Há saída? Eu acredito que sim, e a saída é não ficar sem saída. A natureza humana já vem instalada no hardware de todo bebê mas não é por isso que estamos condenados a viver rodando Windows 95, dá para ligar o auto-update, dá para instalar drivers novos para as novidades que não são plug-and-play, dá para se conectar a mil redes e perceber que há outras maneiras de se pensar, de se viver e de ser feliz. Se algo nos tornou humanos foi justamente a capacidade de ir além dessa nossa herança biológica, foi justamente a capacidade de, como nossos ancestrais fizeram na África, tirar o traseiro da cadeira, botar o chapéu na cabeça e ir descobrir o que tem lá fora.
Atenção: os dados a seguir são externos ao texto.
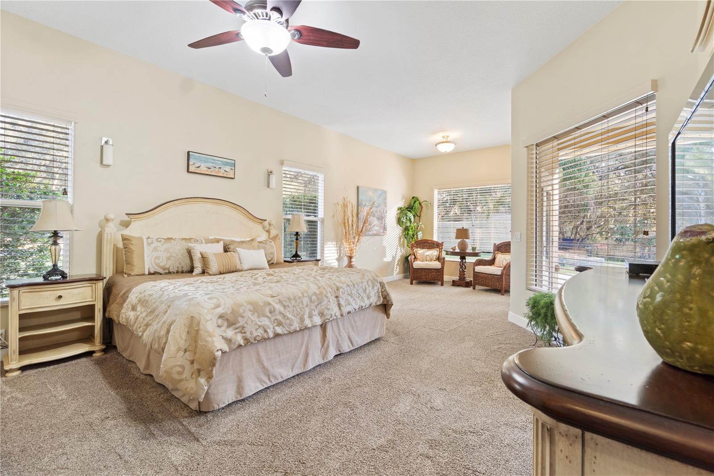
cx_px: 357
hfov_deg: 100.4
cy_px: 238
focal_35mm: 15
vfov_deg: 77.3
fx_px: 297
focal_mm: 10
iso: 100
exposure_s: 1.6
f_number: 8
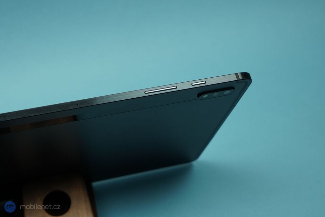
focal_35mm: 40
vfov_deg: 33.4
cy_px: 108
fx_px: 361
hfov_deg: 48.5
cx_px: 162
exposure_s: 1/160
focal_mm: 40
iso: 1600
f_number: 7.1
OK, eles não tinham chapéu nem cadeira, eu sei, mas a atitude é o que conta.
Eu tenho visto muita gente descobrir que agora que a gente vive o dobro é possível sim virar o disco para começar o lado B em outra toada. Como descobriram isso? Alguns se enveredaram pelo Caminho de São Tiago, outros compraram uma bicicleta, alguns se tornaram voluntários… os caminhos são vários mas têm algo em comum: descer do salto alto e da SUV, tirar dos ombros o peso morto, se despojar do que não orna mais, sair fora da gaiolinha dourada e esquecer crachás, cargos, hierarquias e panelas. Pasme, mas sem crachá você ainda é uma pessoa.
Quanto mais fizermos isso, quanto antes começarmos, menor a chance de que a gente caia na ilusão de que estamos maduros, de que estamos entendendo tudo e de que somos senhores da situação. Como já dizia um graffiti (que eu li aos vinte anos…), quem acha que está entendendo tudo está mal-informado.
Pensando bem, acho que eu grafitaria algo diferente agora que tenho 55: quem acha que já viu de tudo precisa circular mais. Vá andar e keep walking.